## [Task details]
Once the pictures are set aside, copy the records below exactly as they stand.

## [Supplied material]
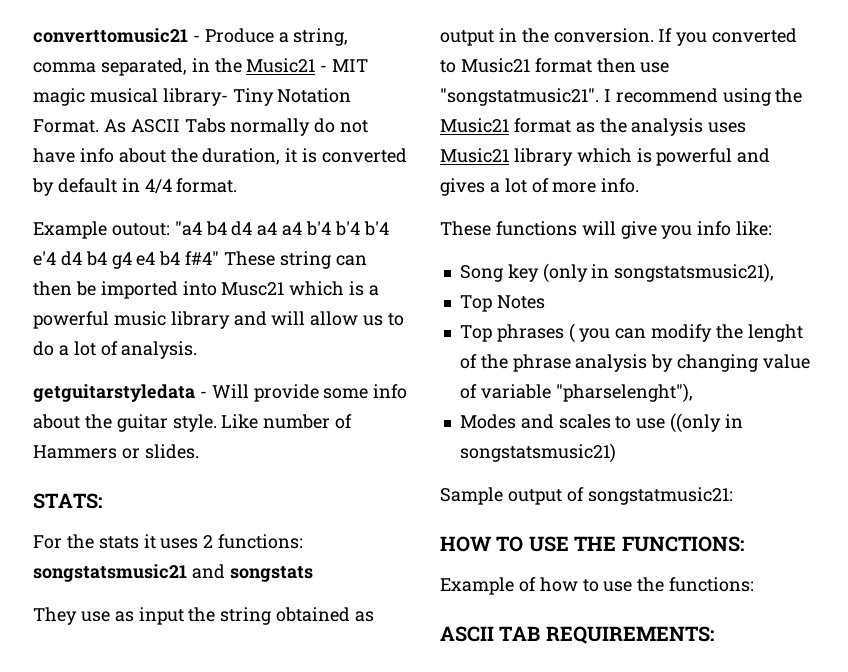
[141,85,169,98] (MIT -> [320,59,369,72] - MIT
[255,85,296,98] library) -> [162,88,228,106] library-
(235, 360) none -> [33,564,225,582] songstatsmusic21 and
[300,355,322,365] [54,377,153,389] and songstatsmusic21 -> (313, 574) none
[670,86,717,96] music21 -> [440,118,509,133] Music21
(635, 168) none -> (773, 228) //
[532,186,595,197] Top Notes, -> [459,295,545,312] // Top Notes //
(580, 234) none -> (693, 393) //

## [Answer below]
[141,85,169,98] (MIT -> [320,59,369,72] - MIT
[255,85,296,98] library) -> [162,88,228,106] library-
(235, 360) none -> [33,564,225,582] songstatsmusic21 and
[300,355,322,365] [54,377,153,389] and songstatsmusic21 -> (313, 574) none
[670,86,717,96] music21 -> [440,118,509,133] Music21
(635, 168) none -> (773, 228) //
[532,186,595,197] Top Notes, -> [459,295,545,312] // Top Notes //
(580, 234) none -> (693, 393) //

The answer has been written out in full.